Un fragmento de Simónides dice así textualmente: «O padre Júpiter [Zeus, el dios que se halla por encima de todos los dioses] mándanos el milagro de un cambio» . En la medida en que me hago más vivo, en la medida en que me hago más maduro, más adulto, más viejo, en esa misma medida me parece que esta oración resume toda la aspiración del hombre, de un modo realista y concreto.

Por lo demás, lo dice también Dante, en un famosísimo terceto: «Cada cual confusamente un bien aprende / en que se aquiete el ánimo, y lo desea, / pues cada cual para alcanzarlo lucha» .

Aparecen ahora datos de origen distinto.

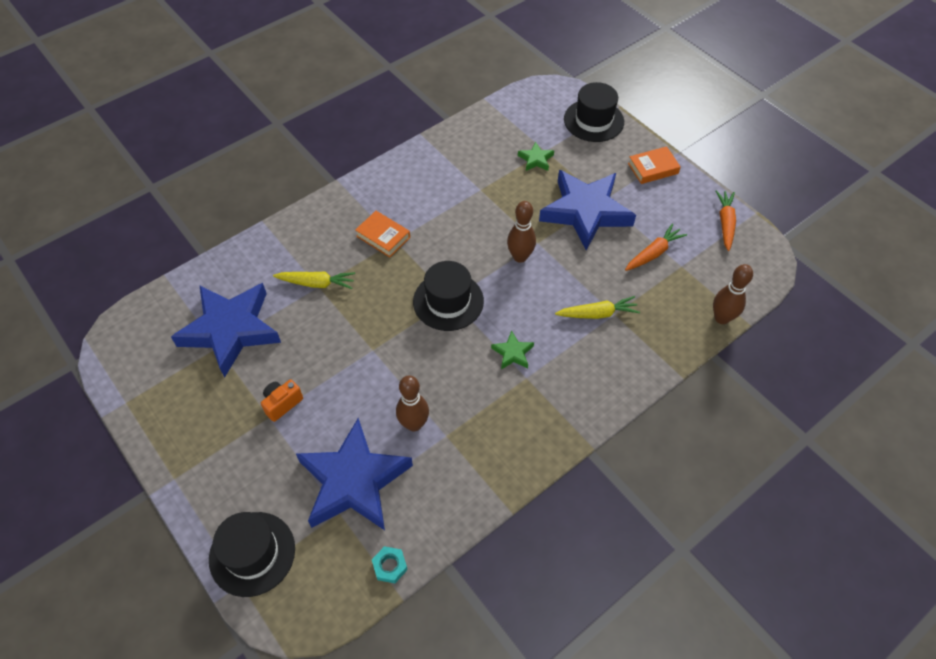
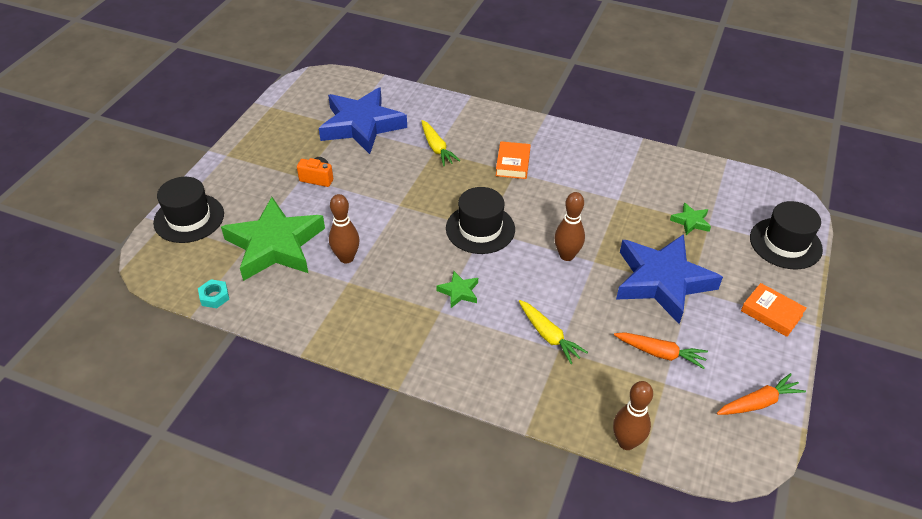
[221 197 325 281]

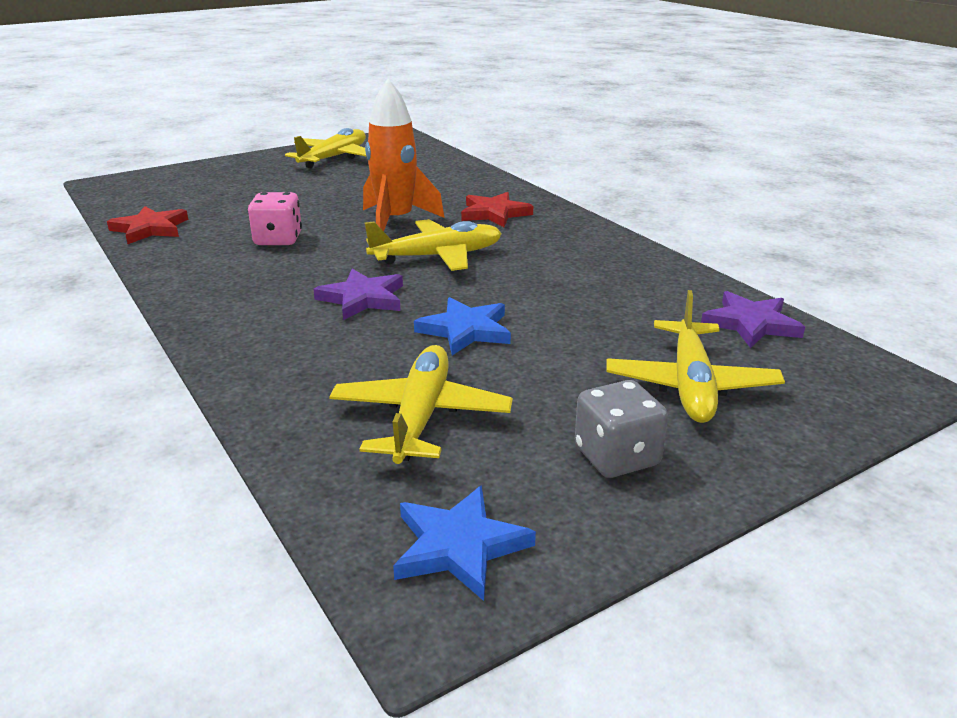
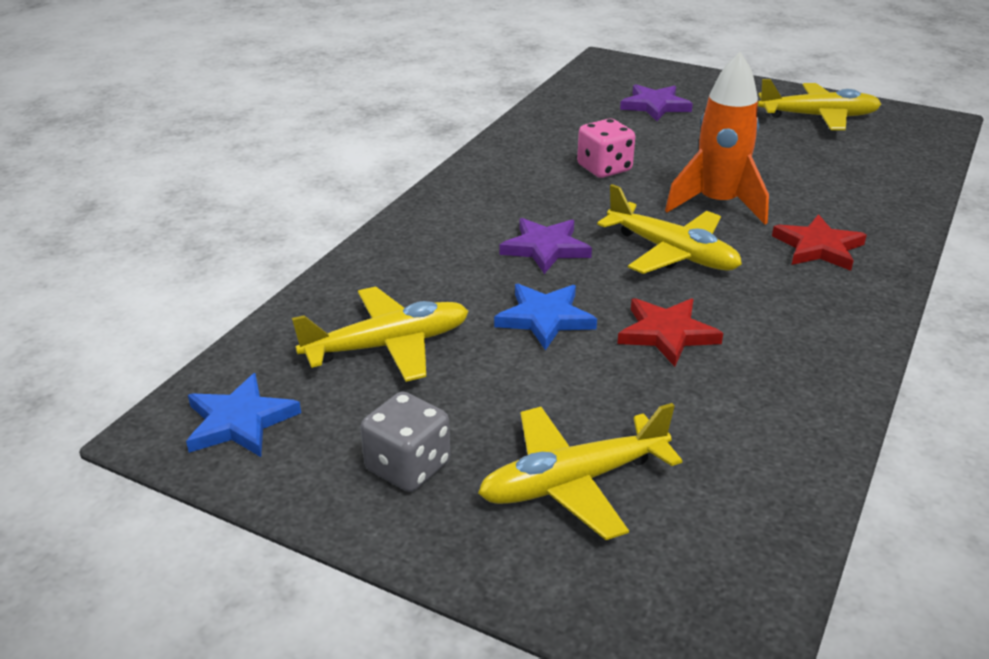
[617 298 723 367]
[620 84 693 121]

Toda la vida tiende hacia algo que «aquiete» el ánimo, que lo haga «perfecto». En latín perfecto significa cumplido, total. «Satisfecho» sería otra versión del mismo término; que indica su palpitación psicológica, eudemónica, esto es, de felicidad.

Continúa Jean Guitton: «Puede decirse que por primera vez en un larguísimo trecho de historia, la humanidad, en su conjunto, es a-teológica [sin Dios], no tiene un claro sentido de aquello que llamamos “el misterio de Dios”, pero podría decirse que ni siquiera lo tiene de manera confusa» .

Esta crisis de lo sacro que sacude a la humanidad entera se ha filtrado también en la Iglesia católica.

Es un juicio que Juan Pablo II ha repetido también en un importante discurso sobre «Evangelización y ateísmo». Un ateísmo que, dijo, «invade también a toda la Iglesia» .

«Pablo VI –prosigue el pensador francés– tenía clara conciencia de ello. Estaba preocupado por la fuerza que el pensamiento no católico estaba adquiriendo en la Iglesia» . En un diálogo privado que Jean Guitton cita en su libro Paolo VI segreto, el pontífice le confiaba que probablemente esta visión no católica llegaría un día a ser la predominante. Pero la Iglesia no cedería jamás, y un pequeño resto, como el de Israel, permanecería siempre para defender la verdad .

«Pablo VI –afirma nuevamente Guitton en la entrevista ya mencionada– conocía muy bien el peligro que corría la Iglesia, pero pensaba además que existía un solo antídoto: crear por todas partes y en el mayor número posible, pequeños grupos de pensamiento, de oración y de acción, que restarían como chispas en la noche, que algún día llegarían a causar un inmenso incendio [este era también el pensamiento de Juan XXIII]» .

Los movimientos constituyen en la Iglesia justamente este dilatamiento de pequeños grupos de los que hablaba el intelectual francés.